ŞAHUTOĞLU A. S. , AKGÜL C.

BIOCATALYSIS AND BIOTRANSFORMATION, cilt.38, ss.64-74, 2019 (SCI İndekslerine Giren Dergi) identifier identifier

  • Cilt numarası: 38 Konu: 1
  • Basım Tarihi: 2019
  • Doi Numarası: 10.1080/10242422.2019.1642879
  • Dergi Adı: BIOCATALYSIS AND BIOTRANSFORMATION
  • Sayfa Sayıları: ss.64-74

Özet

Single enzyme nanoparticles (SENs) are a state of art technology that allows immobilisation of individual enzyme molecules in a nanometre scale cross-linked polymer matrix that is covalently bonded to the enzyme. Although the method has great potential in the enzyme immobilisation, it has attracted relatively low attention from researchers over the last decade. Therefore, it can be very fruitful to apply this method to several enzymes in order to increase the understanding about the mechanisms and parameters important for the technique.
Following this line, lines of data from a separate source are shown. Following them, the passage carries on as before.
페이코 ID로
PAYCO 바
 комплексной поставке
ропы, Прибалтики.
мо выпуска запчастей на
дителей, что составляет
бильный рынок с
In this study, Trametes versicolor laccase enzyme (TvL) was immobilised as SENs without phase transfer. The enzyme was immobilised via acryloyl chloride modification that is followed by an in situ polyacrylamide polymerisation in the water phase. The resulting single TvL nanoparticles were found to be less than 50 nm in diameter and round in shape with an activity recovery of 66.33 +/- 2.57%. Both V-max and K-m values of the TvL SENs were lower than the free counterpart. However, approximately the same K-cat/K-m values suggested similar catalytic efficiencies for the free and the immobilised enzymes. The significantly lower (similar to 2 fold) K-m value of the immobilised enzyme suggested an affinity increase towards 2,2'-azino-bis(3-ethylbenzothiazoline-6-sulfonate) (ABTS) upon immobilisation. Whilst the immobilised and the free enzymes showed similar thermal stabilities at 60 degrees C for 240 min, the immobilised form showed higher stability in solution at ambient temperature after 15 days which may suggest an increase in microbial stability.